## What you should do
Transcribe every entry word for word, but skip the images.

(Data records Opens)

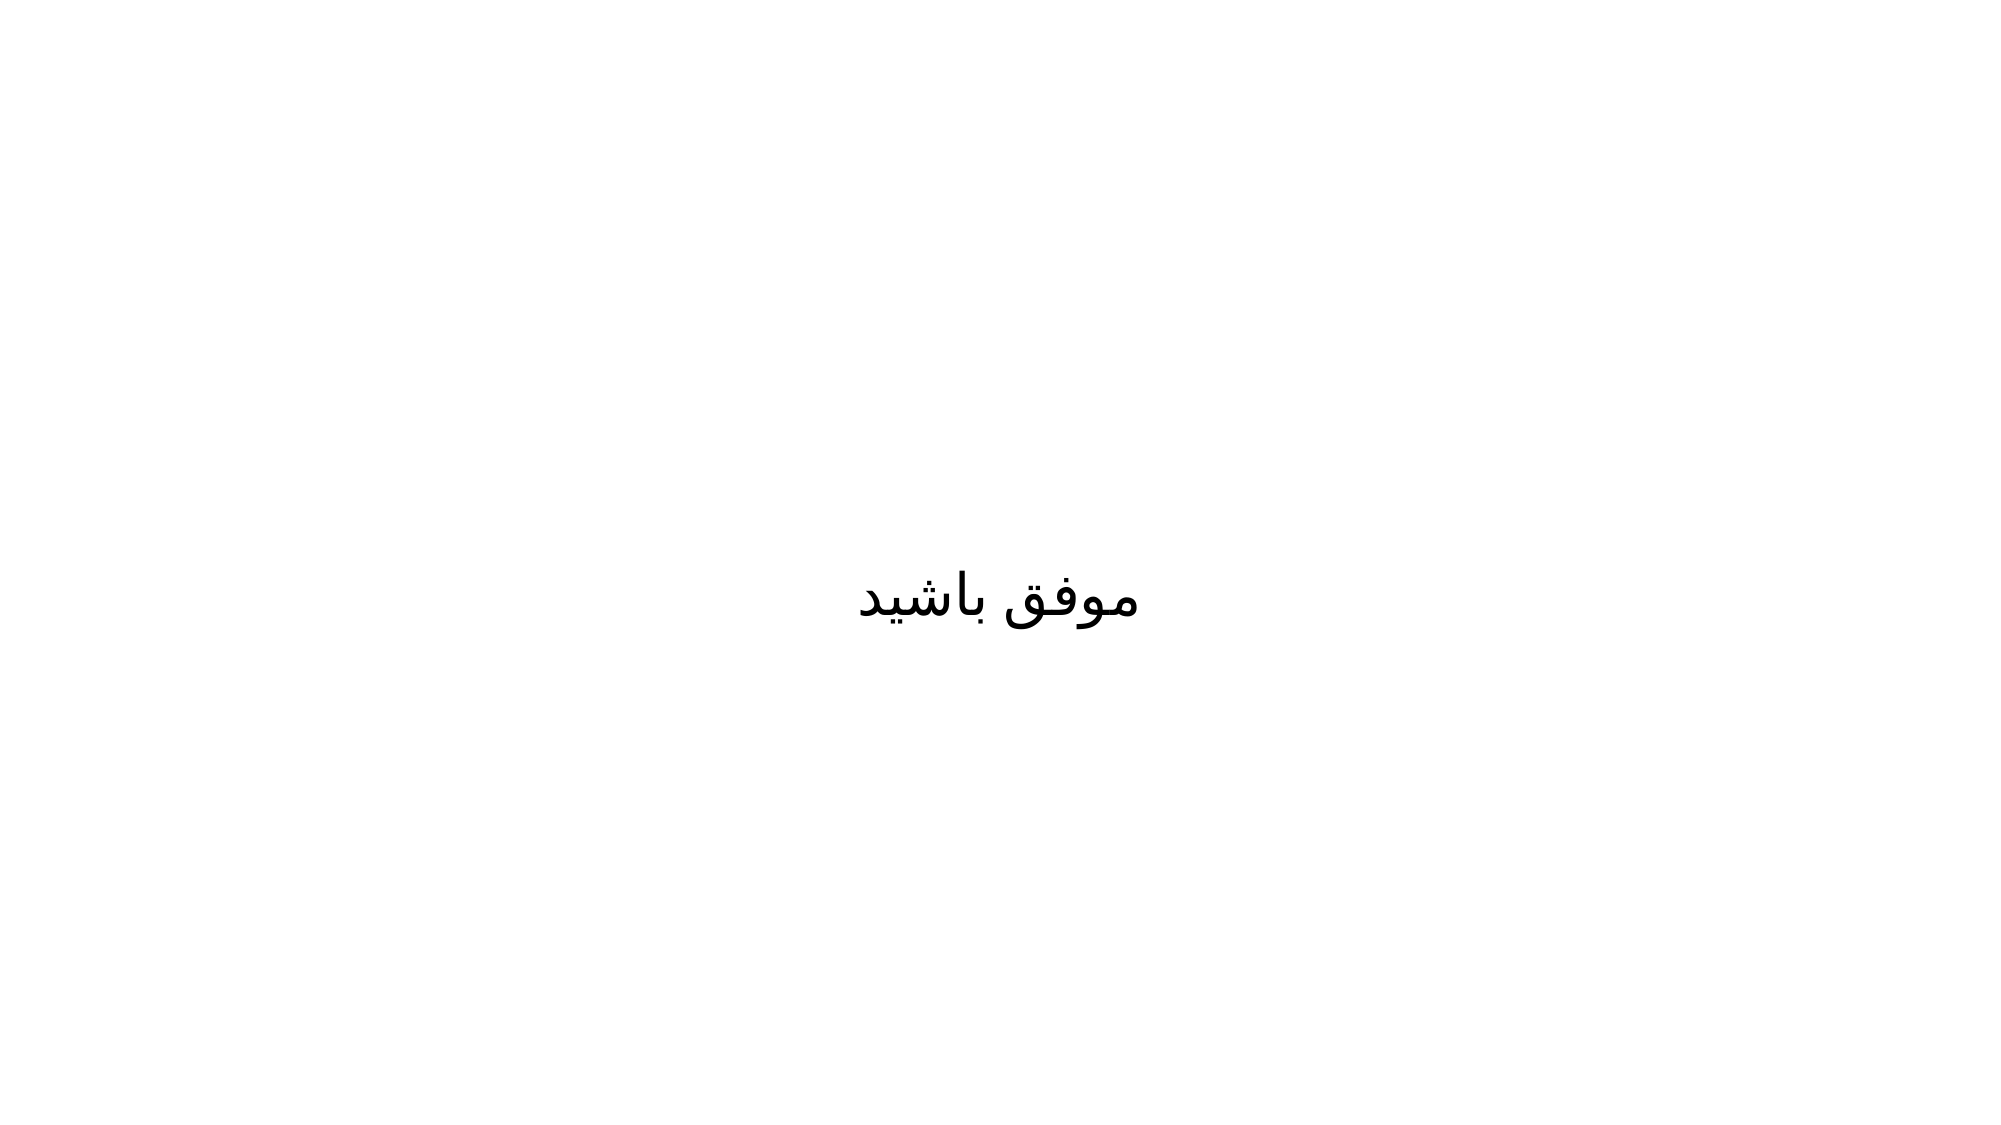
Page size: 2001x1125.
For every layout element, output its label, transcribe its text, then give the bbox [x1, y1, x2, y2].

list موفق باشید [137, 299, 1863, 1014]
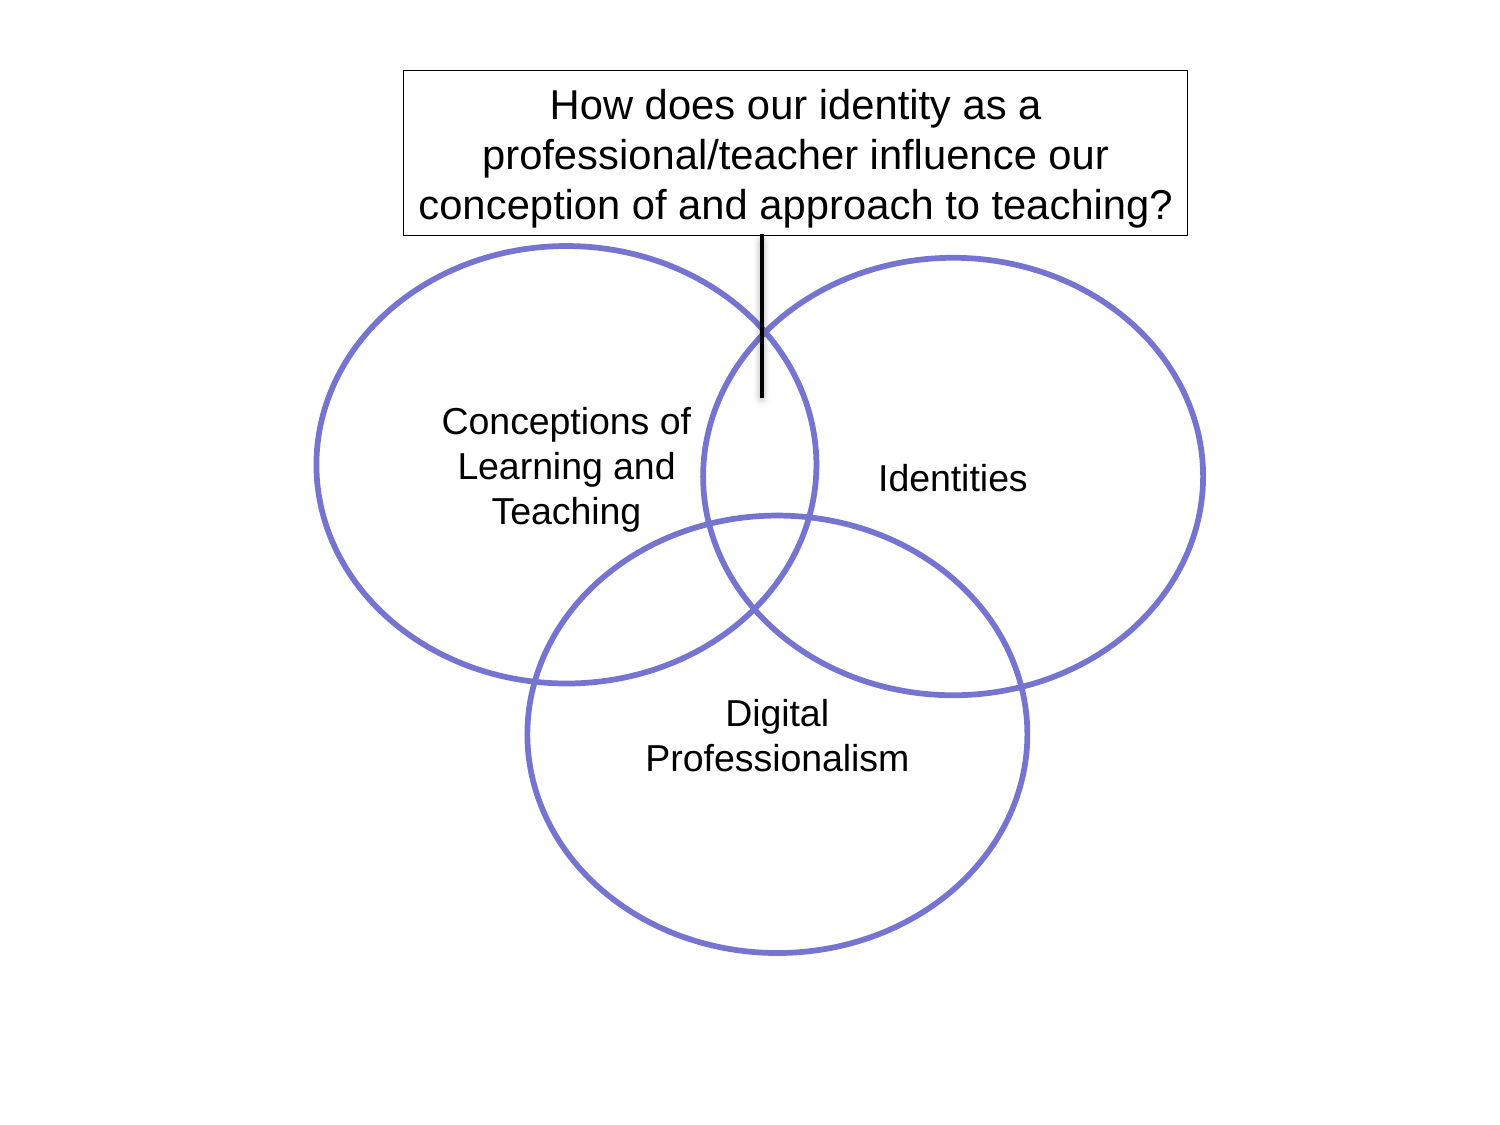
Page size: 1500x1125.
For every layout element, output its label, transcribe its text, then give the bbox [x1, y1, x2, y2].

text_box Digital Professionalism [525, 513, 1030, 956]
text_box Identities [701, 255, 1206, 689]
text_box Conceptions of Learning and Teaching [314, 243, 755, 684]
text_box How does our identity as a professional/teacher influence our conception of and approach to teaching? [403, 70, 1188, 236]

(Data records Closes)

## Result
Page size: 2001x1125.
For every layout element, output its label, transcribe its text, then give the bbox [x1, y1, x2, y2].

list موفق باشید [137, 299, 1863, 1014]
Page size: 1500x1125.
For every layout element, output its label, transcribe its text, then give the bbox [x1, y1, x2, y2].

text_box Digital Professionalism [525, 513, 1030, 956]
text_box Identities [701, 255, 1206, 689]
text_box Conceptions of Learning and Teaching [314, 243, 755, 684]
text_box How does our identity as a professional/teacher influence our conception of and approach to teaching? [403, 70, 1188, 236]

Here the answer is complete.